Asides from brands, I had to ask specifically at the end of the meeting for each model for a comparison I can look online.

I guess I will be giving her a call for some details. I’ll stop by Costco since that seems to be a big response.

Thanks everyone.

Wait. What?

Do you mean that she would not recommend the $4-5K price point to ANYONE regardless of their level of loss, or that she would not recommend it to anyone with YOUR level of loss?

With your level of loss, it’s arguable. I could see an audiologist taking that stand. Not every audiologist might agree, but as I said, you at least are in the range where it may be more necessary or beneficial to step up to that level in cost than it is for me.

But if she’s saying that she would not recommend a $4-5K pair of aids to anyone with MY level of loss unless it was extremely necessary, that is not reasonable. That would be someone looking out for her own financial interests ahead of her patients’, and I would suggest getting a second opinion.

The noisy-room environment is the hardest thing for hearing aids to do well. Remember that people with normal hearing have some trouble there too. The problem is that if the aid just amplifies sound, the other voices may drown out the one voice you’re trying to listen to. Aid makers are improving the technology for isolating one voice in a sea of voices, but it’s a work in progress. You CAN get some extra benefit from top-end aids in this environment, but it may not be as much as you would like or hope, and the bang for the buck may or may not be there for you in that one particular regard. You just have to try them in a noisy environment and see.

Not a good sign.

Mid levels fine for most

But less$$$$$

An absurd notion. There were very satisfied HA users before 2-3 years ago, and the mid-level tech more or less represents what would have been considered premium tech a few years back. Premium tech has its advatanges to be sure, but this reasoning bothers me.

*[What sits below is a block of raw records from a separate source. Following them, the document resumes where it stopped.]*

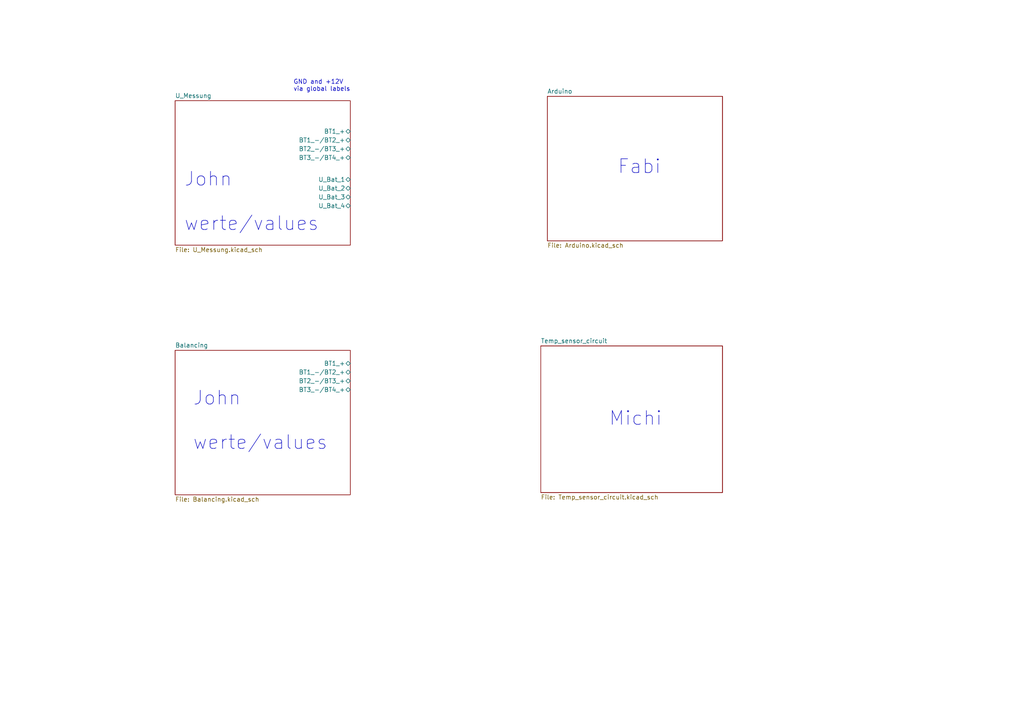
<source format=kicad_sch>
(kicad_sch (version 20230121) (generator eeschema)

  (uuid 524e7f14-feb0-4ca2-9425-a347c869bfa6)

  (paper "A4")

  (title_block
    (title "BMS Project")
    (date "2023-04-21")
    (rev "V0.1")
    (company "TH Ingolstadt")
    (comment 1 "Author: ")
    (comment 2 "Edited: ")
  )

  


  (text "John\n\nwerte/values\n" (at 53.34 67.31 0)
    (effects (font (size 4 4)) (justify left bottom))
    (uuid 18e240dc-2987-401e-b82d-9d7fbbb61031)
  )
  (text "Fabi" (at 179.07 50.8 0)
    (effects (font (size 4 4)) (justify left bottom))
    (uuid 1f804b30-577c-42c1-8162-682c07bb5593)
  )
  (text "John\n\nwerte/values\n" (at 55.88 130.81 0)
    (effects (font (size 4 4)) (justify left bottom))
    (uuid 2a441802-a890-4f22-9378-eaf17aa4b546)
  )
  (text "Michi" (at 176.53 123.825 0)
    (effects (font (size 4 4)) (justify left bottom))
    (uuid 34af33f3-2161-4889-9ac0-73492a188615)
  )
  (text "GND and +12V\nvia global labels" (at 85.09 26.67 0)
    (effects (font (size 1.27 1.27)) (justify left bottom))
    (uuid 9dbfe320-b222-42f6-85a1-641d7098b8bc)
  )

  (sheet (at 156.845 100.33) (size 52.705 42.545) (fields_autoplaced)
    (stroke (width 0.1524) (type solid))
    (fill (color 0 0 0 0.0000))
    (uuid 3ef60c79-05b1-4258-868e-74de6ac64829)
    (property "Sheetname" "Temp_sensor_circuit" (at 156.845 99.6184 0)
      (effects (font (size 1.27 1.27)) (justify left bottom))
    )
    (property "Sheetfile" "Temp_sensor_circuit.kicad_sch" (at 156.845 143.4596 0)
      (effects (font (size 1.27 1.27)) (justify left top))
    )
    (instances
      (project "BMS_Project"
        (path "/524e7f14-feb0-4ca2-9425-a347c869bfa6" (page "5"))
      )
    )
  )

  (sheet (at 158.75 27.94) (size 50.8 41.91) (fields_autoplaced)
    (stroke (width 0.1524) (type solid))
    (fill (color 0 0 0 0.0000))
    (uuid 991268b7-e362-463f-9f04-bcec0fe70615)
    (property "Sheetname" "Arduino" (at 158.75 27.2284 0)
      (effects (font (size 1.27 1.27)) (justify left bottom))
    )
    (property "Sheetfile" "Arduino.kicad_sch" (at 158.75 70.4346 0)
      (effects (font (size 1.27 1.27)) (justify left top))
    )
    (instances
      (project "BMS_Project"
        (path "/524e7f14-feb0-4ca2-9425-a347c869bfa6" (page "4"))
      )
    )
  )

  (sheet (at 50.8 101.6) (size 50.8 41.91) (fields_autoplaced)
    (stroke (width 0.1524) (type solid))
    (fill (color 0 0 0 0.0000))
    (uuid d60b6f2f-e13e-4849-9977-88b541f58c2b)
    (property "Sheetname" "Balancing" (at 50.8 100.8884 0)
      (effects (font (size 1.27 1.27)) (justify left bottom))
    )
    (property "Sheetfile" "Balancing.kicad_sch" (at 50.8 144.0946 0)
      (effects (font (size 1.27 1.27)) (justify left top))
    )
    (pin "BT1_+" bidirectional (at 101.6 105.41 0)
      (effects (font (size 1.27 1.27)) (justify right))
      (uuid 40faf2dc-9762-4011-a5c3-4406d4efeb30)
    )
    (pin "BT1_-{slash}BT2_+" bidirectional (at 101.6 107.95 0)
      (effects (font (size 1.27 1.27)) (justify right))
      (uuid 6fdc8da9-537f-4c21-bb33-81524d8dfbea)
    )
    (pin "BT2_-{slash}BT3_+" bidirectional (at 101.6 110.49 0)
      (effects (font (size 1.27 1.27)) (justify right))
      (uuid 0f9e533f-5745-4143-911e-21236eb4b836)
    )
    (pin "BT3_-{slash}BT4_+" bidirectional (at 101.6 113.03 0)
      (effects (font (size 1.27 1.27)) (justify right))
      (uuid 759ff816-6df2-4e1e-a655-c14666cf7dfe)
    )
    (instances
      (project "BMS_Project"
        (path "/524e7f14-feb0-4ca2-9425-a347c869bfa6" (page "3"))
      )
    )
  )

  (sheet (at 50.8 29.21) (size 50.8 41.91) (fields_autoplaced)
    (stroke (width 0.1524) (type solid))
    (fill (color 0 0 0 0.0000))
    (uuid d8f12774-e346-4091-abf5-b4c43e81469c)
    (property "Sheetname" "U_Messung" (at 50.8 28.4984 0)
      (effects (font (size 1.27 1.27)) (justify left bottom))
    )
    (property "Sheetfile" "U_Messung.kicad_sch" (at 50.8 71.7046 0)
      (effects (font (size 1.27 1.27)) (justify left top))
    )
    (pin "BT3_-{slash}BT4_+" bidirectional (at 101.6 45.72 0)
      (effects (font (size 1.27 1.27)) (justify right))
      (uuid b0d88103-2e9a-461c-b9d3-d268e75b7aee)
    )
    (pin "BT2_-{slash}BT3_+" bidirectional (at 101.6 43.18 0)
      (effects (font (size 1.27 1.27)) (justify right))
      (uuid 3075fcd8-a3a6-43e3-a67e-59a71c31646b)
    )
    (pin "BT1_+" bidirectional (at 101.6 38.1 0)
      (effects (font (size 1.27 1.27)) (justify right))
      (uuid c229d497-0759-49bf-9042-f5d7120141b0)
    )
    (pin "U_Bat_2" bidirectional (at 101.6 54.61 0)
      (effects (font (size 1.27 1.27)) (justify right))
      (uuid cdc93106-9d8d-43ff-acdf-4acd5254565e)
    )
    (pin "U_Bat_1" bidirectional (at 101.6 52.07 0)
      (effects (font (size 1.27 1.27)) (justify right))
      (uuid 4d7555da-4e51-474b-84a7-df71b76ed6eb)
    )
    (pin "BT1_-{slash}BT2_+" bidirectional (at 101.6 40.64 0)
      (effects (font (size 1.27 1.27)) (justify right))
      (uuid 0e782c8a-986f-4d70-86bd-a7b231ba43d9)
    )
    (pin "U_Bat_4" bidirectional (at 101.6 59.69 0)
      (effects (font (size 1.27 1.27)) (justify right))
      (uuid e2737a01-6d1c-4c1d-b3fa-24671c5f7038)
    )
    (pin "U_Bat_3" bidirectional (at 101.6 57.15 0)
      (effects (font (size 1.27 1.27)) (justify right))
      (uuid 3cd01dcc-e087-4b63-91ad-97a14a964832)
    )
    (instances
      (project "BMS_Project"
        (path "/524e7f14-feb0-4ca2-9425-a347c869bfa6" (page "2"))
      )
    )
  )

  (sheet_instances
    (path "/" (page "1"))
  )
)

</source>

Re Costco - no harm in checking with them. 90 day free trial (no restocking fees) + 2 year or higher warranty + 3 year damage insurance + 2 year loss insurance. Use your costco AMEX card to pay and they add 1 year to all of those.

YES, you are overpaying.

Go to Costco where you will find Resound hearing aids at much better prices. You receive a 90 day trial, 3 year warranty, 4 year if you pay with AE, and their refund policy is un matched.

I was very happy with the Resound Forza that I trialed there. You should get out of there with a Resound Aid for under $3000.00

Here’s my thread on them. I still miss them: :frowning:

People look at the date of the last reply prior to elijah’s yesterday, it was June 23, 2012. and I’m sure murdocs has gotten his new HA’s by now since he hasn’t posted anything on the Forum since June 22, 2012.